New Faculty Hit the Road
One of the "Road Map to 2015" priorities is to orient new faculty to the assets, cultures and economies of the Upper Peninsula. The goal is to connect them with teaching and research opportunities that will promote community and regional involvement. With that in mind, new faculty from several departments participated in an on-the-road event Oct. 11 at Pictured Rocks National Lakeshore.
Provost Susan Koch said the group was accompanied by Park Superintendent Jim Northrup, whom she plans to meet with at a later date to discuss forming a more comprehensive educational partnership. The new appointees also heard presentations from NMU faculty and staff about ongoing research and folklore related to Pictured Rocks.
“With John Anderton’s (Geography) guidance (pictured left), we found several artifacts of prehistoric Native American settlements on Miner’s Beach,” Koch said. “Jill Leonard (Biology) talked about her research on coastal brook trout and how her students are involved.

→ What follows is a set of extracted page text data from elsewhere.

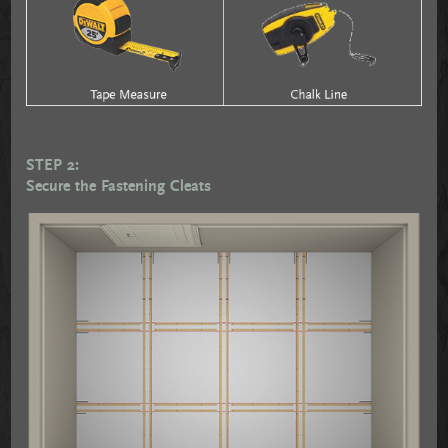
STEP 2:
Secure the Fastening Cleats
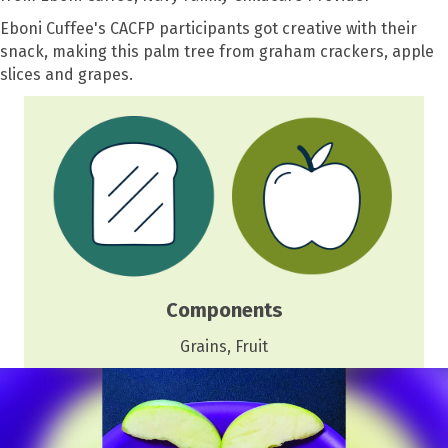
Eboni Cuffee's CACFP participants got creative with their
snack, making this palm tree from graham crackers, apple
slices and grapes.
Components
Grains, Fruit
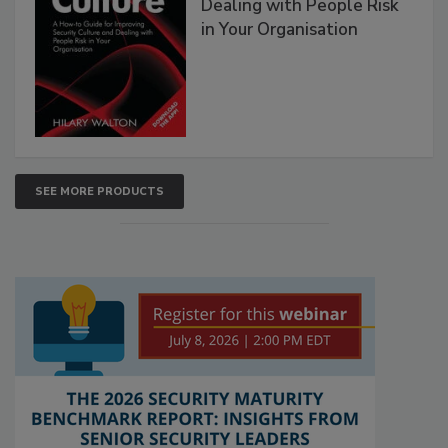
Dealing with People Risk
in Your Organisation
SEE MORE PRODUCTS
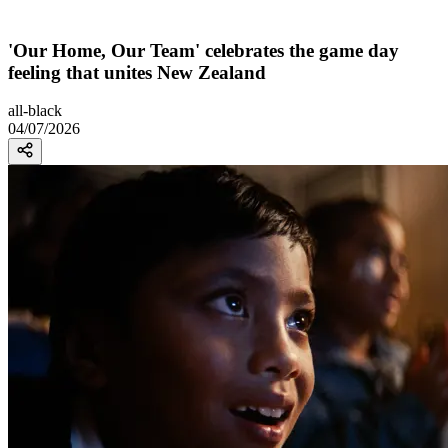
'Our Home, Our Team' celebrates the game day
feeling that unites New Zealand
all-black
04/07/2026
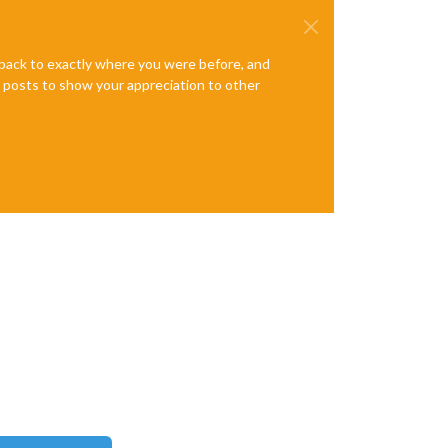
e back to exactly where you were before, and
te posts to show your appreciation to other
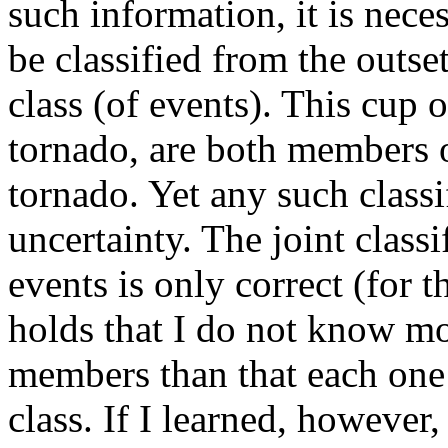
such information, it is nece
be classified from the outse
class (of events). This cup 
tornado, are both members o
tornado. Yet any such classi
uncertainty. The joint classi
events is only correct (for t
holds that I do not know mo
members than that each one
class. If I learned, however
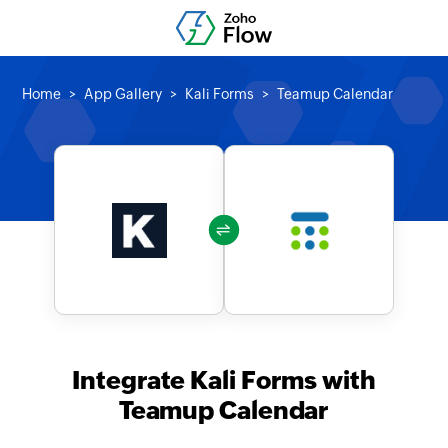
Home
App Gallery
Kali Forms
Teamup Calendar
Integrate Kali Forms with
Teamup Calendar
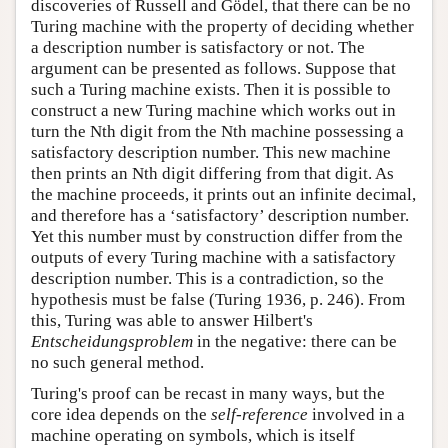
discoveries of Russell and Gödel, that there can be no
Turing machine with the property of deciding whether
a description number is satisfactory or not. The
argument can be presented as follows. Suppose that
such a Turing machine exists. Then it is possible to
construct a new Turing machine which works out in
turn the Nth digit from the Nth machine possessing a
satisfactory description number. This new machine
then prints an Nth digit differing from that digit. As
the machine proceeds, it prints out an infinite decimal,
and therefore has a ‘satisfactory’ description number.
Yet this number must by construction differ from the
outputs of every Turing machine with a satisfactory
description number. This is a contradiction, so the
hypothesis must be false (Turing 1936, p. 246). From
this, Turing was able to answer Hilbert's
Entscheidungsproblem
in the negative: there can be
no such general method.
Turing's proof can be recast in many ways, but the
core idea depends on the
self-reference
involved in a
machine operating on symbols, which is itself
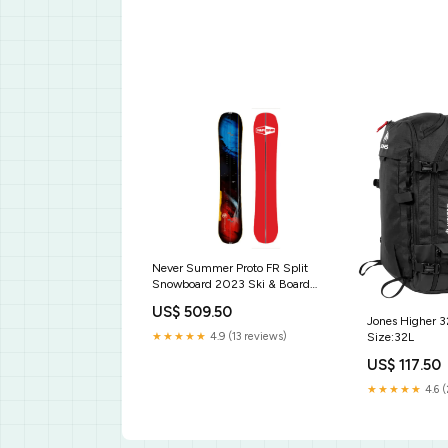
Never Summer Proto FR Split
Snowboard 2023 Ski & Board
Carriers
US$ 509.50
Jones Higher 
Size:32L
★★★★★
4.9 (13 reviews)
US$ 117.50
★★★★★
4.6 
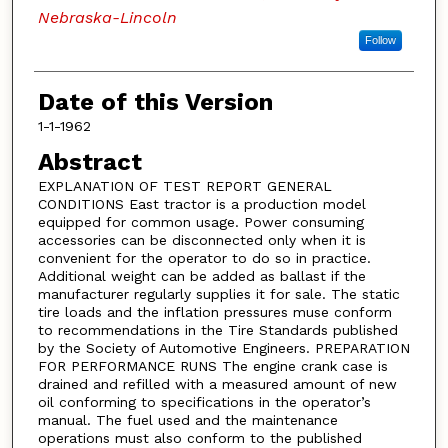
Nebraska-Lincoln
Follow
Date of this Version
1-1-1962
Abstract
EXPLANATION OF TEST REPORT GENERAL
CONDITIONS East tractor is a production model
equipped for common usage. Power consuming
accessories can be disconnected only when it is
convenient for the operator to do so in practice.
Additional weight can be added as ballast if the
manufacturer regularly supplies it for sale. The static
tire loads and the inflation pressures muse conform
to recommendations in the Tire Standards published
by the Society of Automotive Engineers. PREPARATION
FOR PERFORMANCE RUNS The engine crank case is
drained and refilled with a measured amount of new
oil conforming to specifications in the operator’s
manual. The fuel used and the maintenance
operations must also conform to the published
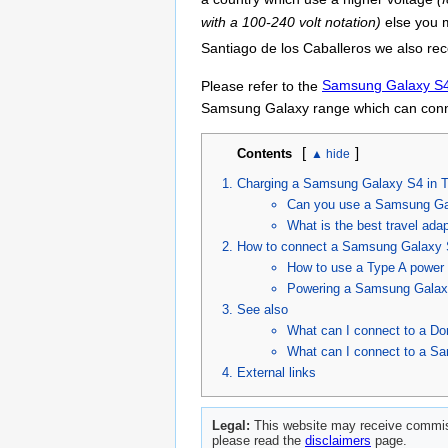
with a 100-240 volt notation)
else you m
Santiago de los Caballeros we also re
Please refer to the
Samsung Galaxy S4 
Samsung Galaxy range which can conne
[
]
Contents
Charging a Samsung Galaxy S4 in T
Can you use a Samsung Ga
What is the best travel ad
How to connect a Samsung Galaxy S
How to use a Type A power 
Powering a Samsung Galaxy
See also
What can I connect to a Do
What can I connect to a S
External links
Legal:
This website may receive commiss
please read the
disclaimers
page.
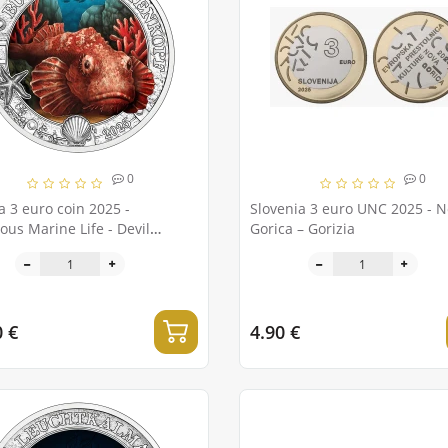
0
0
a 3 euro coin 2025 -
Slovenia 3 euro UNC 2025 - 
us Marine Life - Devil
Gorica – Gorizia
onfish
0 €
4.90 €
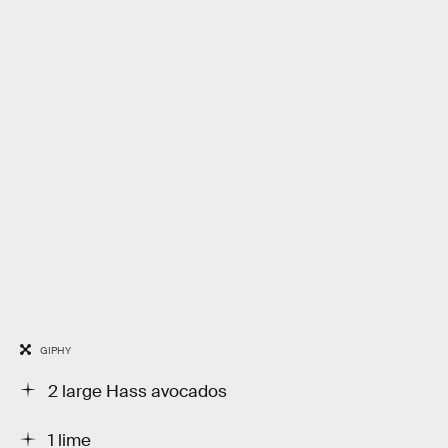
GIPHY
2 large Hass avocados
1 lime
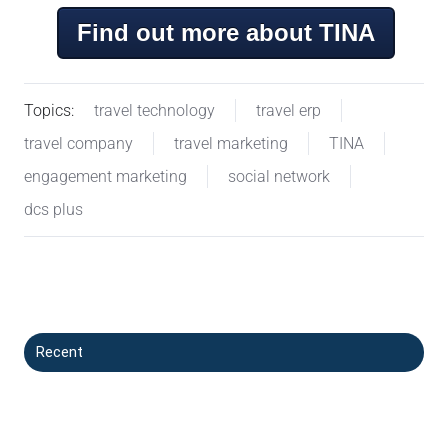
Find out more about TINA
Topics:
travel technology
travel erp
travel company
travel marketing
TINA
engagement marketing
social network
dcs plus
Recent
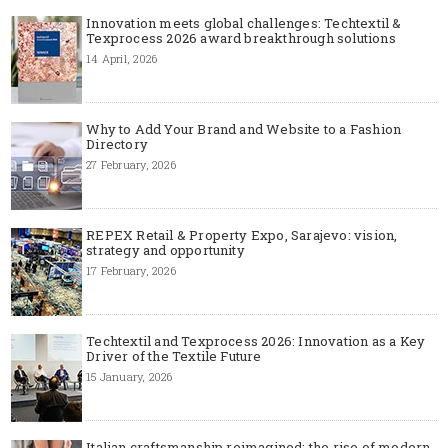
Innovation meets global challenges: Techtextil &
Texprocess 2026 award breakthrough solutions
14 April, 2026
Why to Add Your Brand and Website to a Fashion
Directory
27 February, 2026
REPEX Retail & Property Expo, Sarajevo: vision,
strategy and opportunity
17 February, 2026
Techtextil and Texprocess 2026: Innovation as a Key
Driver of the Textile Future
15 January, 2026
Italian craftsmanship reimagined: the rise of modern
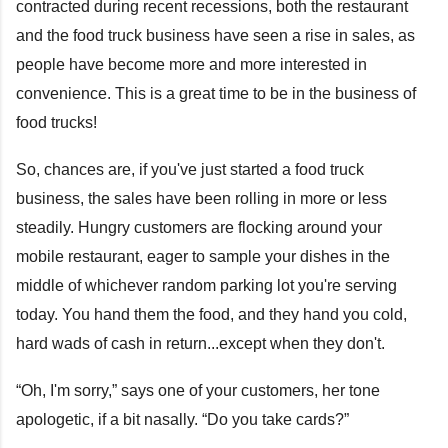
contracted during recent recessions, both the restaurant
and the food truck business have seen a rise in sales, as
people have become more and more interested in
convenience. This is a great time to be in the business of
food trucks!
So, chances are, if you've just started a food truck
business, the sales have been rolling in more or less
steadily. Hungry customers are flocking around your
mobile restaurant, eager to sample your dishes in the
middle of whichever random parking lot you're serving
today. You hand them the food, and they hand you cold,
hard wads of cash in return...except when they don't.
“Oh, I'm sorry,” says one of your customers, her tone
apologetic, if a bit nasally. “Do you take cards?”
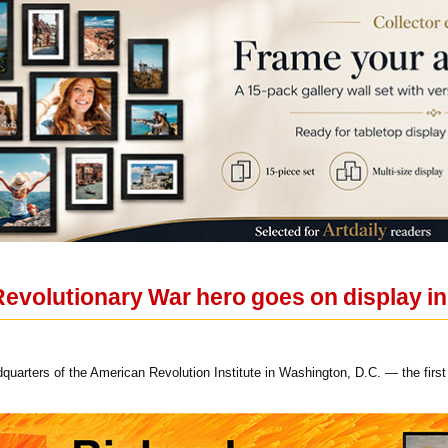
 Revolutionary War hero goes on display i
adquarters of the American Revolution Institute in Washington, D.C. — the firs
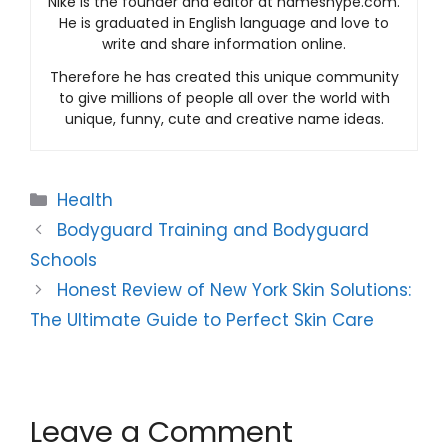
Nike is the founder and editor at nameshype.com.
He is graduated in English language and love to
write and share information online.
Therefore he has created this unique community
to give millions of people all over the world with
unique, funny, cute and creative name ideas.
Categories
Health
Bodyguard Training and Bodyguard
Schools
Honest Review of New York Skin Solutions:
The Ultimate Guide to Perfect Skin Care
Leave a Comment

In fact, several students have been living in the woods, trapping and tagging fish in a river in the park.
"Dan Truckey’s (Beaumier U.P. Heritage Center) ancestors were French voyagers who explored and trapped with Jesuit missionaries along the Pictured Rocks area. He told a few stories related to that important historical time period in the Upper Peninsula. We ended our expedition at the Falling Rock Café in Munising, where we had lunch and enjoyed a reading by Beverly Matherne (English), who was having a book signing at the café.”
Despite the chilly temperatures, Koch said the participants had a “terrific time and gained a new appreciation for our unique location.” This was the second on-the-road event to introduce new faculty to the Upper Peninsula. Last year, Truckey took a group to the Copper Country. Koch said at least one more day trip is planned for this academic year.